Supplied text:
▬▬▬▬▬▬

Prologue
19/08/2019
São Paulo, 11 AM
Burnout is something akin to engines overheating engines that cease to function.
19/08/2019
São Paulo, 4 PM
The day turned into night.
An immense cloud of smoke covered the sky until a murky rain of soot fell. Caused by a wildfire in the Amazon, the cloud traveled 3,800 kilometers until it reached São Paulo. A scientist said in the newspaper that this only happens with volcanic eruptions, although there are no volcanoes in Brazil.
—
In her second solo exhibition at Vermelho, Clara Ianni presents developments from her research initiated in 2022 on the relationship between capitalism and religion. The research delves into the modern myth of the separation between humanity and nature, its roots in capitalist expansion and colonial extraction, addressing two contemporary depletions, the human and the environmental, and proposes an exercise in imagining how to live beyond them: How to regenerate? How to resurrect?

▬▬▬▬▬▬

Work instruction: Resume the exhibition text on Clara Ianni's show at Vermelho, picking up after its final question, "How to resurrect?" Nothing in the listing is needed for this.

Entries supplied:
▬▬▬▬▬▬

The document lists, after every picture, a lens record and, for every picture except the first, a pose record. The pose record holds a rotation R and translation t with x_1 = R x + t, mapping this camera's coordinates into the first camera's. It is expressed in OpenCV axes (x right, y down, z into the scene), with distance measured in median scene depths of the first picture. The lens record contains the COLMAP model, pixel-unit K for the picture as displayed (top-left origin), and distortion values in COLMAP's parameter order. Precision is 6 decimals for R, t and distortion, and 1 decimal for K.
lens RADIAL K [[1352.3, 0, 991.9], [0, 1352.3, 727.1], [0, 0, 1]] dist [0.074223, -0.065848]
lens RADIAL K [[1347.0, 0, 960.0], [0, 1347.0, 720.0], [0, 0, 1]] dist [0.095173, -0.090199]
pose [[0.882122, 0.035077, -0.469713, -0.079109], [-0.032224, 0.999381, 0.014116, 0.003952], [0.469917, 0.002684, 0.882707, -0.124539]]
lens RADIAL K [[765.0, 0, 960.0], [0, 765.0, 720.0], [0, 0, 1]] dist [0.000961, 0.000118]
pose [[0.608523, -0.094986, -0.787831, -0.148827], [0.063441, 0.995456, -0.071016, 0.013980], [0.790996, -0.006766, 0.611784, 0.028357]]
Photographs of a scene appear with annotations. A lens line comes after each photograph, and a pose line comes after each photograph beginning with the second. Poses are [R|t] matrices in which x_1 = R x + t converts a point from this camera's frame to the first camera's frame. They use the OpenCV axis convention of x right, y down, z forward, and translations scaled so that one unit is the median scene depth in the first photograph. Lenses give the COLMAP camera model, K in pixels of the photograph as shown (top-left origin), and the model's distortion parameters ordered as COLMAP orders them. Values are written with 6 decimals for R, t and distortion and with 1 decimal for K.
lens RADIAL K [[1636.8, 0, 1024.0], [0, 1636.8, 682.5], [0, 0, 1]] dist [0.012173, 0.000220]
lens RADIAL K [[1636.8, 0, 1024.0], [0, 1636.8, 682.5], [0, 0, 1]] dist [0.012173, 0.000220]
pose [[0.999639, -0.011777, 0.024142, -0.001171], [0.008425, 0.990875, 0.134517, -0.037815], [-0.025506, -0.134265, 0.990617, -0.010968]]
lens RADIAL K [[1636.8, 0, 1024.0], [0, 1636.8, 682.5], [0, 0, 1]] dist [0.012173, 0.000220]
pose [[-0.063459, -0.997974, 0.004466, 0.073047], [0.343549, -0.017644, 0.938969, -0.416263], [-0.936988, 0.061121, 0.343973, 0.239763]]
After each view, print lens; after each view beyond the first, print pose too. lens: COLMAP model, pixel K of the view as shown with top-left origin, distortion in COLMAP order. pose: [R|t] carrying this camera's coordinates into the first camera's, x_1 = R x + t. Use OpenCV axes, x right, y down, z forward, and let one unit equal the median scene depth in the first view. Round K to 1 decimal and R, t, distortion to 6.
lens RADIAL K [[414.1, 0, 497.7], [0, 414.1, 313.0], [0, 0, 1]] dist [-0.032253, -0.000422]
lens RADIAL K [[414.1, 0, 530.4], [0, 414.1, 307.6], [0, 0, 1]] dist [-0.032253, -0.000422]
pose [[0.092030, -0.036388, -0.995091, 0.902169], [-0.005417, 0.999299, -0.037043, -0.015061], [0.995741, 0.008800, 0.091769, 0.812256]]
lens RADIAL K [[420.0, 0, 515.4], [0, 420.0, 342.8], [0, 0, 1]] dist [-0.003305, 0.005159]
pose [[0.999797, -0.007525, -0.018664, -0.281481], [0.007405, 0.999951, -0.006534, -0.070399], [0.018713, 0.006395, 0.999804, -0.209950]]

▬▬▬▬▬▬

Answer section:
Throughout the ground floor of the exhibition, from the entrance to Room 1, Tapete [Carpet] is an ephemeral memorial, inspired by Catholic Corpus Christi processions. Stemming from a tradition initiated during the Portuguese colonization period, the holiday is marked by the creation of sawdust carpets that color the streets and avenues of various Brazilian cities. With different colors, the carpets are made with designs of biblical scenes, flowers, devotional objects, and often feature local images and messages. The carpets, after being drawn and prepared for days, are dismantled as the processions pass over them.
In Clara Ianni’s work, the carpet features a large drawing of a hybrid flower, which only reveals itself when entering Room 1, the gallery´s white cube and a space traditionally revered in art. The drawing originates from the combination of two halves: on one side, the image of the Brazilwood flower cut in half and opened was taken from a botanical encyclopedia; and, on the other, a derivation of this drawing was generated by an Artificial Intelligence (AI) software, a tool used in the artist’s daily work.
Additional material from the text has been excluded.